- Theatrical release poster
- Directed by: Aneesh Chaganty
- Written by: Aneesh Chaganty; Sev Ohanian;
- Produced by: Natalie Qasabian; Sev Ohanian;
- Starring: Sarah Paulson; Kiera Allen;
- Cinematography: Hillary Spera
- Edited by: Nick Johnson; Will Merrick;
- Music by: Torin Borrowdale
- Production companies: Summit Entertainment; Search Party Productions;
- Distributed by: Hulu Lionsgate
- Release dates: October 8, 2020 (Nightstream); November 20, 2020 (United States);
- Running time: 89 minutes
- Country: United States
- Language: English
- Box office: $5.2 million

= Run (2020 American film) =

2020 film by Aneesh Chaganty

Run (referred to on-screen as Run.) is a 2020 American psychological horror thriller film directed by Aneesh Chaganty, and written by Chaganty and Sev Ohanian. The film stars Kiera Allen as disabled teenager Chloe Sherman, who begins to suspect that her mother, Diane (Sarah Paulson), has been keeping a dark secret about her upbringing. The film has connections to other films by Chaganty and Ohanian and is the second installment in the filmmaking duo's Searching film series.

(Extracted page text data)

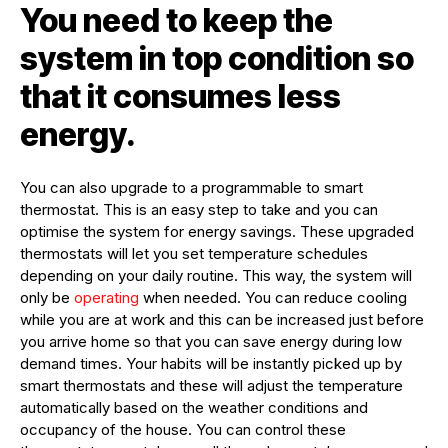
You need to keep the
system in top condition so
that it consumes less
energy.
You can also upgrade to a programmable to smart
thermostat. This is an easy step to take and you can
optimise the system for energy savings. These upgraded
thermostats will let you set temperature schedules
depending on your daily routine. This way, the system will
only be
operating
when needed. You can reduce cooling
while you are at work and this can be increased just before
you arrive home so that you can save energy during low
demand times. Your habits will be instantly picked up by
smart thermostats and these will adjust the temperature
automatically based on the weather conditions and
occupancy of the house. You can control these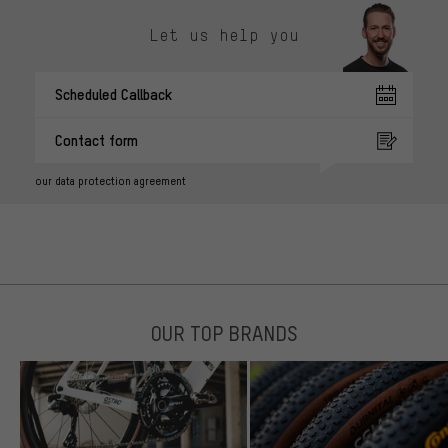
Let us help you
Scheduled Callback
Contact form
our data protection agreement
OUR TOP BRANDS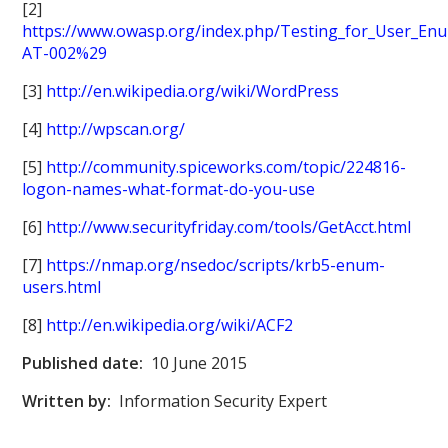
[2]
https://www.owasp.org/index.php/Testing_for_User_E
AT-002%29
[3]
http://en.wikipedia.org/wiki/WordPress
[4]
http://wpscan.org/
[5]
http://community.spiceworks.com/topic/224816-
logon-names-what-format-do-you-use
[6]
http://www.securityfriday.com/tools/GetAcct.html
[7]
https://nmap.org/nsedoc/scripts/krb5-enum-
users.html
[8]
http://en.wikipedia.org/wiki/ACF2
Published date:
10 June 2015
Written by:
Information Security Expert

-- WHAT YOU WILL DO --
**a.** From the article on the film Run, list each person credited as a writer, producer, or editor, naming each person once.
**b.** Write the next part of the article on the film Run, picking up after its last sentence.
The items are separate material and not part of the article on the film Run.

-- ANSWER SET --
**a.** Aneesh Chaganty, Sev Ohanian, Natalie Qasabian, Nick Johnson, Will Merrick

**b.**
Run was released in the United States via streaming on November 20, 2020, on Hulu, and was released in other territories both theatrically and through streaming by Lionsgate International and by Netflix on April 2, 2021. The film received generally positive reviews from critics and became Hulu's most successful original film upon its release.

==Plot==
A woman named Diane Sherman gives birth to a premature baby, whom she goes to see lying in an incubator, surrounded by the hospital staff.

Years later, Diane lives a quiet life with Chloe, her now teenage daughter, in Pasco. Chloe suffers from arrhythmia, hemochromatosis, asthma, and diabetes, as well as paralysis in her legs. She uses a wheelchair, takes multiple medications daily, and is homeschooled by her mother. Chloe is inquisitive and resourceful, spending her free time building various electronics and circuit boards. She desires to go to college, something Diane seems to support, but has received no responses to her applications.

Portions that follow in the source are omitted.